Putting Herbert Basedow back in focus: the 1928 expedition to Arnhem Land
Murray Garde and Apolline Kohen-Raimondo

In 1928 ethnographer and geologist Herbert Basedow undertook a privately funded expedition through western Arnhem Land. The photographs he took on that trip constitute some of first photographic images of western Arnhem Land rock-art. In addition to his photographs, Basedow kept a field journal that reveals a relatively enlightened attitude towards Aboriginal art, considering the views commonly held by Europeans about Aboriginal peoples during this era. The rock-art sites Basedow recorded in 1928 remain sites of significance to the Kuninjku site custodians who have their own contemporary interpretations of the paintings photographed by Basedow some 75 years ago. Comparisons are presented between Basedow’s 1928 documentation and the contemporary Kuninjku view of these sites.

'Exotic Bradshaws' or Australian 'Gwion': an archaeological test
Michael Barry and J. Peter White

‘Bradshaw’, Aboriginal rock-art figures in the Kimberley, recently have become a focus of increased interest and publication. We discuss six recent pieces of work relevant to the suggestion that they are of exotic, rather than Australian origin. We present robust evidence of their Aboriginality.

'Stoning Fish?' A hitherto unrecorded class of stone artefact from the coastal Pilbara
Kim Akerman

Yodda-like stone artefacts from the coastal Pilbara region of Western Australia differ markedly from recorded yoddas and constitute a hitherto unrecorded Aboriginal Australian stone implement. I suggest that the implements were possibly used as missiles for killing or stunning fish.

Papers from Symposium B of AURA2000 Congress The rock-art of Central Australia: an overview
R. G. Gunn

Central Australia has long been recognised as containing a regionally distinct suite of rock-art; its character has, however, still to be adequately defined. The rock-art exhibits a range of techniques, with each technique having its own distinctive motif repertoire. Three techniques dominate: paintings, stencils and peckings. The paintings and peckings contain the greatest range of motif types with the paintings dominated by circles and other abstract elements (U-shapes, C-shapes, dots, bars), and macropod- and emu-track types. Peckings consist of three temporal sub-groups: early horizontal panels, intermediary vertical panels, and recent horizontal panels. The peckings are dominated by animal tracks, circles, lines and in some areas human figures with small numbers of large animals and anthropomorphs. Human hands dominate the stencils, with some object-stencils. The early pecked repertoire is fairly consistent across the region, while the later peckings and painted motifs tend to show a degree of variation with local concentrations of particular motif types. A distinction between the rock-art of the Arrandic and that of the Western Desert language areas is emerging. Limited evidence suggests a tentative chronology from the Pleistocene to the present.

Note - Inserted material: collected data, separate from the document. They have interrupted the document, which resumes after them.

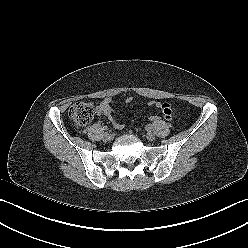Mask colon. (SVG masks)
Masks as SVG:
<instances>
[{"instance_id": "1", "label": "colon", "mask_w": 248, "mask_h": 248, "mask_svg": "<svg viewBox=\"0 0 248 248\" xmlns=\"http://www.w3.org/2000/svg\"><path fill=\"white\" fill-rule=\"evenodd\" d=\"M69 116L71 120L78 127H83L89 124L94 116V107L89 102H76L69 109ZM161 119L158 115L149 116L151 122H156Z\"/></svg>"}]
</instances>
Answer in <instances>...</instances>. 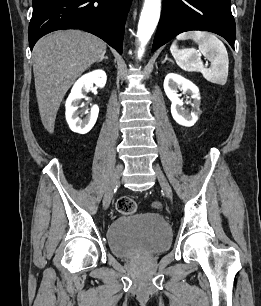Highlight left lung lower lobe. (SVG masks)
Masks as SVG:
<instances>
[{"label":"left lung lower lobe","mask_w":261,"mask_h":306,"mask_svg":"<svg viewBox=\"0 0 261 306\" xmlns=\"http://www.w3.org/2000/svg\"><path fill=\"white\" fill-rule=\"evenodd\" d=\"M190 30L216 33L234 49L236 26L231 0H163L152 52L176 35Z\"/></svg>","instance_id":"0a47b994"}]
</instances>
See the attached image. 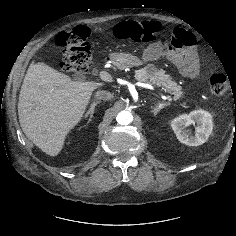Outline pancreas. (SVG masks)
Instances as JSON below:
<instances>
[{"label":"pancreas","mask_w":236,"mask_h":236,"mask_svg":"<svg viewBox=\"0 0 236 236\" xmlns=\"http://www.w3.org/2000/svg\"><path fill=\"white\" fill-rule=\"evenodd\" d=\"M135 78L140 82L162 87L164 91L174 95V100H179L184 97L182 87L172 80L164 70H158L153 64H148L144 68L136 70Z\"/></svg>","instance_id":"pancreas-1"}]
</instances>
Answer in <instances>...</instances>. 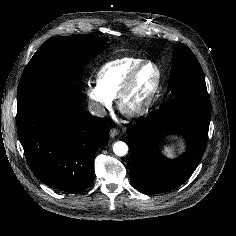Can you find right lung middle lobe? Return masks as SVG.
Returning a JSON list of instances; mask_svg holds the SVG:
<instances>
[{
    "instance_id": "dd1d6c3e",
    "label": "right lung middle lobe",
    "mask_w": 236,
    "mask_h": 236,
    "mask_svg": "<svg viewBox=\"0 0 236 236\" xmlns=\"http://www.w3.org/2000/svg\"><path fill=\"white\" fill-rule=\"evenodd\" d=\"M106 43L104 38L87 35L47 40L24 69L18 89L40 82L80 80L83 67L105 49Z\"/></svg>"
}]
</instances>
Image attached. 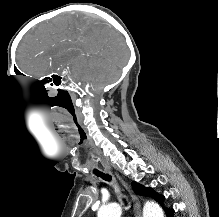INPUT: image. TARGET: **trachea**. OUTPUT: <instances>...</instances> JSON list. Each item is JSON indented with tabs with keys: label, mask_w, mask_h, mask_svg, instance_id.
<instances>
[{
	"label": "trachea",
	"mask_w": 219,
	"mask_h": 217,
	"mask_svg": "<svg viewBox=\"0 0 219 217\" xmlns=\"http://www.w3.org/2000/svg\"><path fill=\"white\" fill-rule=\"evenodd\" d=\"M95 174L106 181H111V177L108 174H104L102 172H95Z\"/></svg>",
	"instance_id": "3493384b"
}]
</instances>
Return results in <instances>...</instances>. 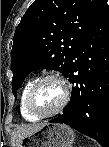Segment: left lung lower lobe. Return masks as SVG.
<instances>
[{
	"label": "left lung lower lobe",
	"mask_w": 109,
	"mask_h": 147,
	"mask_svg": "<svg viewBox=\"0 0 109 147\" xmlns=\"http://www.w3.org/2000/svg\"><path fill=\"white\" fill-rule=\"evenodd\" d=\"M69 81L71 99L62 115L51 120L64 123L109 145V6L106 5L81 39Z\"/></svg>",
	"instance_id": "0a47b994"
}]
</instances>
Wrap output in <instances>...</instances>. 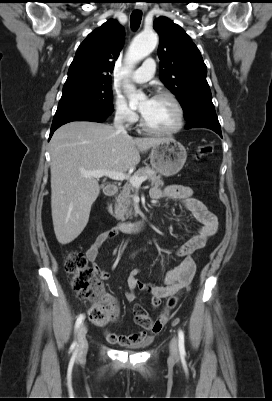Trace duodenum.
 <instances>
[{"label": "duodenum", "instance_id": "410a0bca", "mask_svg": "<svg viewBox=\"0 0 272 401\" xmlns=\"http://www.w3.org/2000/svg\"><path fill=\"white\" fill-rule=\"evenodd\" d=\"M118 192V187L115 184H109L105 188V194L108 197L114 196ZM146 226L144 220L135 222H119L118 229L124 233H137L142 231Z\"/></svg>", "mask_w": 272, "mask_h": 401}]
</instances>
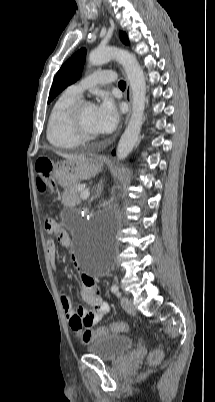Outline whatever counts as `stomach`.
I'll return each instance as SVG.
<instances>
[{
	"label": "stomach",
	"instance_id": "obj_1",
	"mask_svg": "<svg viewBox=\"0 0 215 402\" xmlns=\"http://www.w3.org/2000/svg\"><path fill=\"white\" fill-rule=\"evenodd\" d=\"M102 162L96 157L79 156L76 159L59 161L53 165V177L62 187H71L82 180L97 175Z\"/></svg>",
	"mask_w": 215,
	"mask_h": 402
}]
</instances>
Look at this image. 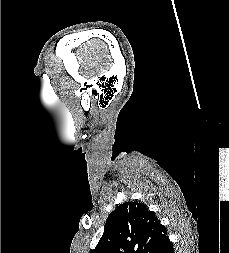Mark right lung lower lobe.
Here are the masks:
<instances>
[{"instance_id":"right-lung-lower-lobe-1","label":"right lung lower lobe","mask_w":229,"mask_h":253,"mask_svg":"<svg viewBox=\"0 0 229 253\" xmlns=\"http://www.w3.org/2000/svg\"><path fill=\"white\" fill-rule=\"evenodd\" d=\"M157 253H174L173 244L170 241H168L157 251Z\"/></svg>"}]
</instances>
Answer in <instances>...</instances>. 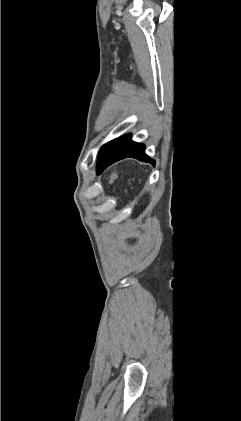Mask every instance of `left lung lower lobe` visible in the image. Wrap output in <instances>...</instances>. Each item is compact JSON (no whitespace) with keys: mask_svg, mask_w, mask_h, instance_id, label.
<instances>
[{"mask_svg":"<svg viewBox=\"0 0 241 421\" xmlns=\"http://www.w3.org/2000/svg\"><path fill=\"white\" fill-rule=\"evenodd\" d=\"M144 150L145 145L132 141L130 134L108 142L98 159L97 174H101L112 163L127 157H133L154 165L155 161L147 156Z\"/></svg>","mask_w":241,"mask_h":421,"instance_id":"0a47b994","label":"left lung lower lobe"}]
</instances>
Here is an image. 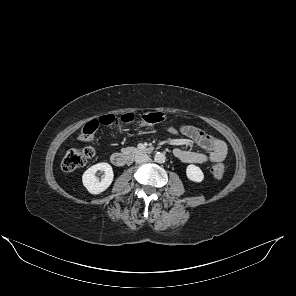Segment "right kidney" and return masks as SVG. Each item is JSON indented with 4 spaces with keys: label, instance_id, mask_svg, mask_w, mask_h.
Returning <instances> with one entry per match:
<instances>
[{
    "label": "right kidney",
    "instance_id": "right-kidney-1",
    "mask_svg": "<svg viewBox=\"0 0 296 296\" xmlns=\"http://www.w3.org/2000/svg\"><path fill=\"white\" fill-rule=\"evenodd\" d=\"M99 170L104 171L101 181L95 176ZM113 178L114 173L111 165L108 163H98L84 172L82 182L89 193L97 195L104 192L111 185Z\"/></svg>",
    "mask_w": 296,
    "mask_h": 296
}]
</instances>
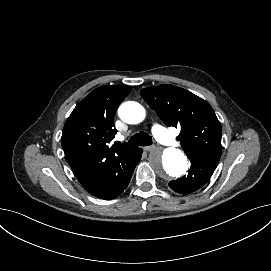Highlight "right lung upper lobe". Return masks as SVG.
I'll return each instance as SVG.
<instances>
[{"label": "right lung upper lobe", "instance_id": "cb5924a9", "mask_svg": "<svg viewBox=\"0 0 271 271\" xmlns=\"http://www.w3.org/2000/svg\"><path fill=\"white\" fill-rule=\"evenodd\" d=\"M131 90L108 85L94 89L72 111L62 133L65 156L82 186L90 183L108 165L126 157L136 147L112 145L117 133L114 114Z\"/></svg>", "mask_w": 271, "mask_h": 271}]
</instances>
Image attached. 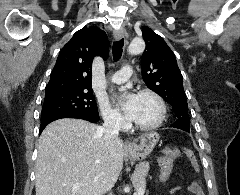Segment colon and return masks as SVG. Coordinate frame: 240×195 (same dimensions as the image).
<instances>
[{"mask_svg": "<svg viewBox=\"0 0 240 195\" xmlns=\"http://www.w3.org/2000/svg\"><path fill=\"white\" fill-rule=\"evenodd\" d=\"M186 159H189L194 168L198 167V162L195 154H186ZM173 160H177V150H170L169 148L162 149V180L166 181L167 176H171L173 173ZM161 169V168H160ZM161 177V176H160ZM161 179V178H160ZM193 191L195 195H204V192L198 185H194Z\"/></svg>", "mask_w": 240, "mask_h": 195, "instance_id": "colon-1", "label": "colon"}]
</instances>
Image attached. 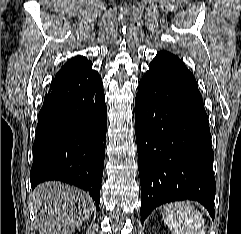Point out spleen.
I'll return each mask as SVG.
<instances>
[{
    "label": "spleen",
    "mask_w": 241,
    "mask_h": 234,
    "mask_svg": "<svg viewBox=\"0 0 241 234\" xmlns=\"http://www.w3.org/2000/svg\"><path fill=\"white\" fill-rule=\"evenodd\" d=\"M162 216L172 234H205L203 215L187 201L165 205Z\"/></svg>",
    "instance_id": "1"
}]
</instances>
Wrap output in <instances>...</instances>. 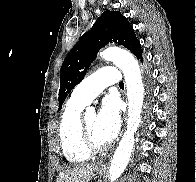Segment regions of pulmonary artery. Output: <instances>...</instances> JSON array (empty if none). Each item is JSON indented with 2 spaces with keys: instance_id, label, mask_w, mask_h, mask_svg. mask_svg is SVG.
Returning a JSON list of instances; mask_svg holds the SVG:
<instances>
[{
  "instance_id": "1",
  "label": "pulmonary artery",
  "mask_w": 196,
  "mask_h": 182,
  "mask_svg": "<svg viewBox=\"0 0 196 182\" xmlns=\"http://www.w3.org/2000/svg\"><path fill=\"white\" fill-rule=\"evenodd\" d=\"M118 83H120L119 71L115 67H102L74 88L72 98L89 104L106 87Z\"/></svg>"
}]
</instances>
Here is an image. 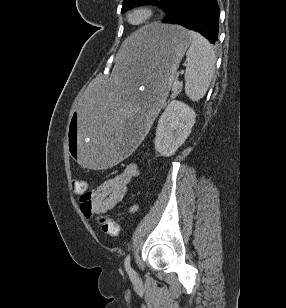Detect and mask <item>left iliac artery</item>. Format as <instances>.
<instances>
[{"label":"left iliac artery","instance_id":"obj_1","mask_svg":"<svg viewBox=\"0 0 286 308\" xmlns=\"http://www.w3.org/2000/svg\"><path fill=\"white\" fill-rule=\"evenodd\" d=\"M130 261H131V257H130V254H128L125 258L124 265H125V269L127 270V272L130 274H133L134 271L131 268Z\"/></svg>","mask_w":286,"mask_h":308}]
</instances>
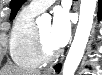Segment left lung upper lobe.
I'll use <instances>...</instances> for the list:
<instances>
[{"mask_svg":"<svg viewBox=\"0 0 102 75\" xmlns=\"http://www.w3.org/2000/svg\"><path fill=\"white\" fill-rule=\"evenodd\" d=\"M26 0H11V15H10V20L14 19V17L17 14V11L21 7V5L25 2Z\"/></svg>","mask_w":102,"mask_h":75,"instance_id":"left-lung-upper-lobe-1","label":"left lung upper lobe"}]
</instances>
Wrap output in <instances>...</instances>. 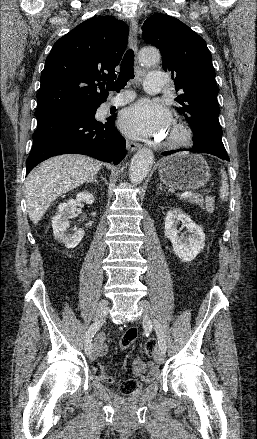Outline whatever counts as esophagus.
Here are the masks:
<instances>
[{"mask_svg": "<svg viewBox=\"0 0 257 439\" xmlns=\"http://www.w3.org/2000/svg\"><path fill=\"white\" fill-rule=\"evenodd\" d=\"M138 24L135 19H131L130 22V33H129V41L131 48L137 52L138 49ZM127 148L129 151L134 152L137 149L141 148V144L137 142L128 141L127 142Z\"/></svg>", "mask_w": 257, "mask_h": 439, "instance_id": "1", "label": "esophagus"}]
</instances>
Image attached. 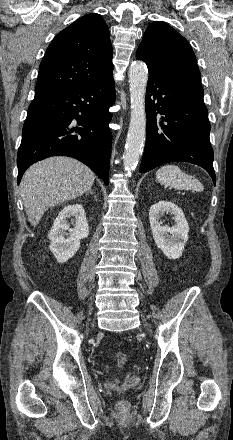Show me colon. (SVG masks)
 <instances>
[{
    "label": "colon",
    "instance_id": "5ec220e1",
    "mask_svg": "<svg viewBox=\"0 0 233 440\" xmlns=\"http://www.w3.org/2000/svg\"><path fill=\"white\" fill-rule=\"evenodd\" d=\"M114 360L118 367H122L125 365L127 361L126 353L122 351H118L114 353ZM117 409L120 412H125L128 410V403L124 400L120 401L117 405Z\"/></svg>",
    "mask_w": 233,
    "mask_h": 440
}]
</instances>
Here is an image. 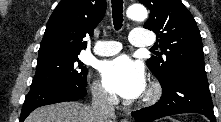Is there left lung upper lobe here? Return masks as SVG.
<instances>
[{
	"label": "left lung upper lobe",
	"mask_w": 221,
	"mask_h": 122,
	"mask_svg": "<svg viewBox=\"0 0 221 122\" xmlns=\"http://www.w3.org/2000/svg\"><path fill=\"white\" fill-rule=\"evenodd\" d=\"M150 9L144 28L157 34L162 53L147 60L148 68L166 84L184 73L205 74L204 53L196 21L180 0H139Z\"/></svg>",
	"instance_id": "obj_1"
}]
</instances>
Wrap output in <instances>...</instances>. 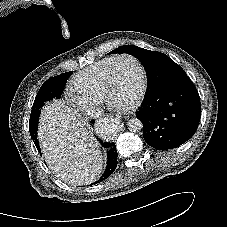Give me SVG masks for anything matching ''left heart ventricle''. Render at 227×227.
<instances>
[{"instance_id": "1", "label": "left heart ventricle", "mask_w": 227, "mask_h": 227, "mask_svg": "<svg viewBox=\"0 0 227 227\" xmlns=\"http://www.w3.org/2000/svg\"><path fill=\"white\" fill-rule=\"evenodd\" d=\"M141 87V74L138 66L130 59H123L116 67L112 100L119 106L130 104Z\"/></svg>"}]
</instances>
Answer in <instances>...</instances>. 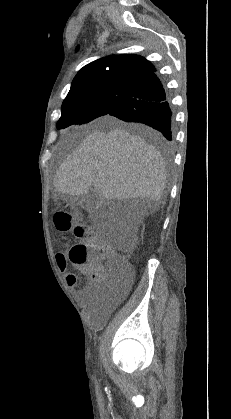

'These things take time': Central Australian rock-art in context
June Ross and Leo Abbott

The continuing discussion about Indigenous perspectives and understandings of rock-art has implications for archaeological research, especially in Central Australia where rock-art is a significant part of Aboriginal life today. We present an Indigenous view of outcomes of research projects generally and an outline of a current collaborative rock-art study in Central Australia. We investigate the context in which rock-art was produced in order to develop an understanding of the relationship between the landscape, the motif assemblages and other past human activities.

Rock-art and the archaeological record of indigenous settlement in central Australia
Peter Thorley

This paper provides an overview of archaeological and radiocarbon evidence relevant to the interpretation of central Australian rock-art. Archaeological assemblages span a period of approximately 30 000 years that was anything but static. From a combination of archaeological and paleoenvironmental evidence it has been possible to identify trends in human occupation against a backdrop of fluctuating cycles of high and low rainfall. The implications of these trends are not limited to settlement structure and resource use but extend across all aspects of life including social organisation, ideology and symbolic expression.